Vignettes

Laura Harper, Alexandra Keelan, Katherine McDermott, Jan McVerry, Ellen Taylor and Keisha Thompson
HER Productions
Hope Mill, Manchester

Vignettes Credit: Shay Rowan
Vignettes Credit: Shay Rowan
Vignettes Credit: Shay Rowan
Vignettes Credit: Shay Rowan

HER Productions, a new female-led theatre company, makes an ambitious debut with Vignettes: half a dozen short plays by established and emerging female Manchester-based playwrights. Vignettes covers a wide range of genres (science fiction, domestic drama) and styles (monologue, full cast) and shows an awareness of how to tackle the challenge of telling multiple stories using props, rather than sets, as a means of quickly communicating a sense of place.

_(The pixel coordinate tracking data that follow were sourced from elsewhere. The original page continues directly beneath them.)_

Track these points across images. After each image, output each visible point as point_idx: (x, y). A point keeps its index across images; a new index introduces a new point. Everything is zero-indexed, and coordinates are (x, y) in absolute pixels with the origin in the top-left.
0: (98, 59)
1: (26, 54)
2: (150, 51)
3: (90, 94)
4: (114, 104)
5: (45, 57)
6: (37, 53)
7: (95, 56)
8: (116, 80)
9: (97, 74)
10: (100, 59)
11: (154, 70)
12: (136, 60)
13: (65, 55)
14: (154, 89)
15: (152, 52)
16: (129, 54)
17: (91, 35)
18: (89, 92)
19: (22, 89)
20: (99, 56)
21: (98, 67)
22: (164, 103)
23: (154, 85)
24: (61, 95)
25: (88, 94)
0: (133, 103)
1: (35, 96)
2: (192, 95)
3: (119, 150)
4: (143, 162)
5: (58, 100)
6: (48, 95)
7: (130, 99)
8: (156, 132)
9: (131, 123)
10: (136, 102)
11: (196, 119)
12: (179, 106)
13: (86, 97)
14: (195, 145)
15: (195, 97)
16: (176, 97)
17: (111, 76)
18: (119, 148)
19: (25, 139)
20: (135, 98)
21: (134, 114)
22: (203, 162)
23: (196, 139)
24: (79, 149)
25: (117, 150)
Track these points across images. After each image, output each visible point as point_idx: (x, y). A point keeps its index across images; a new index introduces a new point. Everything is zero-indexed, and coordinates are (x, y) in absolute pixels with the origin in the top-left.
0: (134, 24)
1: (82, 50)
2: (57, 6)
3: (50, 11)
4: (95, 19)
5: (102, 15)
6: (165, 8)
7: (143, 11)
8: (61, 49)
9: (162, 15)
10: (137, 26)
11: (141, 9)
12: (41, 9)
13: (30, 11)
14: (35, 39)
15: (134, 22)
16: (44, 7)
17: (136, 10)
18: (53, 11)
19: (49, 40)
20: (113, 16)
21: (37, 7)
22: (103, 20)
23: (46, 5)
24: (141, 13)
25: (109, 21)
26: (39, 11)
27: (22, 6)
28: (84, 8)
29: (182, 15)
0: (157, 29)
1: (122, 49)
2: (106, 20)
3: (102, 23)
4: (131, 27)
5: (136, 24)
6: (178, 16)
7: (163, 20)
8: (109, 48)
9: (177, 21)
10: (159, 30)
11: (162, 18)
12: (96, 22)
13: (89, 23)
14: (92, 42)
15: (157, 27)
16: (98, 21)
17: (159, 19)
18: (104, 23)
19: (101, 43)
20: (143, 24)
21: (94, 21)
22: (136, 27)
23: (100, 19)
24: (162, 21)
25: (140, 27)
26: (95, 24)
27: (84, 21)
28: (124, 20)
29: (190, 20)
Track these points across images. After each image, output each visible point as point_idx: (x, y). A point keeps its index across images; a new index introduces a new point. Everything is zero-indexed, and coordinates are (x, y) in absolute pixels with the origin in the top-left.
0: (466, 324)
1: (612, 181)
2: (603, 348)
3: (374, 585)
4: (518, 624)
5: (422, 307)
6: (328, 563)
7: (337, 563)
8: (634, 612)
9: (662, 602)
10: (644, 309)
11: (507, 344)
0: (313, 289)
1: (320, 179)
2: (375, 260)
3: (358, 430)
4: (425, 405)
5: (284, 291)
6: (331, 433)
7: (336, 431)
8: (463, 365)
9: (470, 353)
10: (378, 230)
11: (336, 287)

Director Megan Marie Griffith sets a suitably forensic mood for the futuristic Porn Paradox. A laboratory technician (Matty Holt) testing a new sex robot, Candy (Michaela Forbes), makes the mistake of using pornography as a teaching method and finds himself having to justify and explain its purpose. Author Laura Harper takes a respectful approach to science fiction mentioning Asimov’s three laws of robotics. More significantly, she examines the paradox of whether pornography is a harmless way of acting out taboo subjects or if showing simulated sex between teenagers in a society where actual teenage sex is illegal encourages unlawful acts. It is a sharp script but the limited running time does not allow a full exploration of the complex subject.

Keisha Thompson’s Tinderbox is a deceptive play giving the initial impression of a family comedy of manners before moving onto the darker subject of coming to terms with the onset of mental instability. The script is a thoughtful examination of friends and family assessing the limits of what can be achieved in such a situation but a lack of urgency reduces the impact of the conclusion.

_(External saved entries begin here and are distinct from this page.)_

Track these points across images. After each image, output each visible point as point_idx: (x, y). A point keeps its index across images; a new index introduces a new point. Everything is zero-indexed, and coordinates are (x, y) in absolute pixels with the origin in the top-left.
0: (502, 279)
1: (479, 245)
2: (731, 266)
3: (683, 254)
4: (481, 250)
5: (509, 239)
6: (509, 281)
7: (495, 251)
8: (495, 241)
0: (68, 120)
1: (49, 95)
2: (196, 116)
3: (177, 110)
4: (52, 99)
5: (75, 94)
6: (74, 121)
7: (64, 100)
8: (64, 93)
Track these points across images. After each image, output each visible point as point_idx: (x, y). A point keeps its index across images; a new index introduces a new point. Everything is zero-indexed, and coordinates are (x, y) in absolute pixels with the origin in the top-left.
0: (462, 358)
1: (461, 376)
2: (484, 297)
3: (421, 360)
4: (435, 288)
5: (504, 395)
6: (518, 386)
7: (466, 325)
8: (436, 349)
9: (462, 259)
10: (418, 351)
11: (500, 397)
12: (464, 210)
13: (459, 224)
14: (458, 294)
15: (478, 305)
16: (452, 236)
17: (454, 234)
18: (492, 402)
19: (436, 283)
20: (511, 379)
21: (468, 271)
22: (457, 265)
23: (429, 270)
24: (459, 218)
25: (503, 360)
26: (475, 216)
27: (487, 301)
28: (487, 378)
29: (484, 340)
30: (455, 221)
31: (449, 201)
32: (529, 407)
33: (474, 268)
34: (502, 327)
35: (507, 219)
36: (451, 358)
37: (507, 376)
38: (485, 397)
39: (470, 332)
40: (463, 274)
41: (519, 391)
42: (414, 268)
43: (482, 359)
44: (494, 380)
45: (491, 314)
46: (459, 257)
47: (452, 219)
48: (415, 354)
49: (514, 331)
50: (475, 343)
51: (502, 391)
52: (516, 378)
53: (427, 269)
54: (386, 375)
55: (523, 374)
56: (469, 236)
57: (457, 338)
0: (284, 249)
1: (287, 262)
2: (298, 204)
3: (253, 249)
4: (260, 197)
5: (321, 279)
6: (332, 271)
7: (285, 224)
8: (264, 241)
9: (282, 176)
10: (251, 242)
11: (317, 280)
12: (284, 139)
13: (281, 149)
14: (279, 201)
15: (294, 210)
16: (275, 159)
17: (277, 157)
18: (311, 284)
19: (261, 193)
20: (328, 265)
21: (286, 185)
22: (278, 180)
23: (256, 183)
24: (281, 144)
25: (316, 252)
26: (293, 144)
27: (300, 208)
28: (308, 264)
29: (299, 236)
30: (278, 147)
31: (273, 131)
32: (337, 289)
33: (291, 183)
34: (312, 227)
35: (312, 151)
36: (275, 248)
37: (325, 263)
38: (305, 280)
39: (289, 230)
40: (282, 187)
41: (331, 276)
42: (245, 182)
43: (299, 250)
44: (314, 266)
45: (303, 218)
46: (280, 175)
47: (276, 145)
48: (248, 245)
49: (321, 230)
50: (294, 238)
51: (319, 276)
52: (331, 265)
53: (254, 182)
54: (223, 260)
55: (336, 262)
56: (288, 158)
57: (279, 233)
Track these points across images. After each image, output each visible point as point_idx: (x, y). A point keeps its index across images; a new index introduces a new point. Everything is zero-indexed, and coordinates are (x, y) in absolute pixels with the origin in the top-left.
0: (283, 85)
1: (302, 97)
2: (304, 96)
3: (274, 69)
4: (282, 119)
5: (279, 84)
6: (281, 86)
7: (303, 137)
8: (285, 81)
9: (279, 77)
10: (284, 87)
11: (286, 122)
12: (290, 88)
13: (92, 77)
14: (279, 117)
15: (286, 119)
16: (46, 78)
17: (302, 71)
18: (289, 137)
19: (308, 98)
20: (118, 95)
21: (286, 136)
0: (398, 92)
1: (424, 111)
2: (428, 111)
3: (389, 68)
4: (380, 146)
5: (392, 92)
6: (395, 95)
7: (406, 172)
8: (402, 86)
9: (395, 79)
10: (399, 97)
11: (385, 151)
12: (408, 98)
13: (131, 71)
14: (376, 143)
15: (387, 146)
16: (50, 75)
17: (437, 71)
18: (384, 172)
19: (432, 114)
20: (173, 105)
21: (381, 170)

Jan McVerry’s Dancing Out concludes the first act in fine comic form. Victoria (Oxley Shelley) is a wonderfully conflicted and very human character, cheerfully gossiping about the fine details of running a dance troupe while agonising over the implications of a rash course of action. Oxley Shelley gives an excellent performance as a woman who is aware of her limitations but determined to find a solution to her problems, making Victoria a character to whom everyone can relate. Although Dancing Out is a monologue. director Chantell Walker creates a very physical tone including Shelley breaking into a sprightly dance.

With a full cast, Guess What? by Alexandra Keelan is the most ambitious of the plays and is a very funny but exceedingly grim portrayal of a pair of teenagers indulging in desperate hedonism. One needs distraction from the unwanted attentions of her mother’s boyfriend while the other sees no other options than empty sex and drugs. Jo (Evelyn Roberts) is secretly afraid of sex but intrigued by the attentions of Jerome (Jason Lemar-Ricketts) while Toni (Charlotte Reynard) is hell-bent on a pattern of self-destructive behaviour. Meanwhile Bernie (Pegeen Murphy), past her best, staggers drunkenly around the club like a warning of their possible future. Although realistically bleak, a strong script and excellent performances and direction make Guess What? compelling; even if it is like watching a car accident.

The final plays act as bookends—both featuring mismatched couples. Katherine McDermott’s Night Night Love is a poignant tale of loneliness and coping with grief. The distracted and anxious Mary (Kate Hampson) and brusque, indifferent Jason (Andrew Bentley) fall into unwanted intimacy on a late-night bus and discover they have more in common than expected. Realistically, Night Night Love concludes with the possibility the characters have perceived a way of resolving their problems rather than their actual resolution. In Ellen Taylor’s bittersweet The Cat Sitter, the highly-strung, borderline neurotic, Jeanette (Louise McNulty) hires the taciturn Belle (Paula Lane) to look after her cat. An accident forces the duo to overcome their reservations and compels Belle to reveal the reasons she prefers cats to people. It is a gentle and moving end to the evening.

The initial run of Vignettes has already sold out but interested customers should keep an eye out for its return in October.